- _EXERCISE_:
Nothing but an exact copy is wanted here: the line with "sbeslag, skadade nockband, felaktiga" and all the lines that follow it in the entries below.

····················

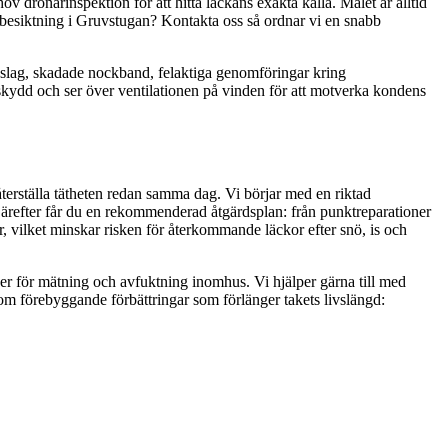
rönarinspektion för att hitta läckans exakta källa. Målet är alltid
kbesiktning i Gruvstugan? Kontakta oss så ordnar vi en snabb
sbeslag, skadade nockband, felaktiga genomföringar kring
asskydd och ser över ventilationen på vinden för att motverka kondens
återställa tätheten redan samma dag. Vi börjar med en riktad
Därefter får du en rekommenderad åtgärdsplan: från punktreparationer
r, vilket minskar risken för återkommande läckor efter snö, is och
ner för mätning och avfuktning inomhus. Vi hjälper gärna till med
nom förebyggande förbättringar som förlänger takets livslängd:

····················

- _SOLUTION_:
sbeslag, skadade nockband, felaktiga genomföringar kring
asskydd och ser över ventilationen på vinden för att motverka kondens
återställa tätheten redan samma dag. Vi börjar med en riktad
Därefter får du en rekommenderad åtgärdsplan: från punktreparationer
r, vilket minskar risken för återkommande läckor efter snö, is och
ner för mätning och avfuktning inomhus. Vi hjälper gärna till med
nom förebyggande förbättringar som förlänger takets livslängd:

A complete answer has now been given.